Convert Sorted Array to Balanced Binary Search Tree
Given an array where elements are sorted in ascending order, convert it to a height balanced BST.
http://www.lintcode.com/en/problem/convert-sorted-array-to-binary-search-tree-with-minimal-height/
Solution
借鉴binary search的思想。O(n) runtime, O(log n) stack space – Divide and conquer。
class Solution {
public:
/**
* @param A: A sorted (increasing order) array
* @return: A tree node
*/
TreeNode *sortedArrayToBST(vector<int> &A) {
// write your code here
TreeNode *root = NULL;
if (A.size() == 0)
return root;
root = bst(A, 0, A.size()-1);
}
private:
TreeNode *bst(vector<int> &A, int start, int end) {
if(start == end) {
return (new TreeNode(A[start]));
}
if(start > end) return NULL; //刚开始是忘记了这句,那当start>end的时候就退出不了了。

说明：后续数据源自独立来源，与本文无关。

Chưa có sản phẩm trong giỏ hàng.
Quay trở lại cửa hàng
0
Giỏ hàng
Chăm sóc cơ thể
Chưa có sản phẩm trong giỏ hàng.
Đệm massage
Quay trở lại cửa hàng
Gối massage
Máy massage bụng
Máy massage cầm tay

int mid = start+(end-start)/2;
TreeNode *root = new TreeNode(A[mid]);
// int tmp = mid-1<start ? start : mid-1;//新的end是可能小于start的,见上句。
int tmp = mid-1;
root->left = bst(A, start, tmp);
//tmp = mid+1 > end ? end : mid+1;
tmp = mid+1;
root->right = bst(A, tmp, end);
return root;
}
};
以上是自顶向下的构建BST,也可以自底向上的构建。
TreeNode *helper(vector<int> &A, int start, int end) {
if(start > end) return NULL;
if(start == end) return new TreeNode(A[start]);
int mid = start + (end - start) /2;
TreeNode *left = helper(A, start, mid-1); //find left child in the left part the A
TreeNode *root = new TreeNode(A[mid]);
root->left = left;
root->right = helper(A, mid+1, end);
return root;
}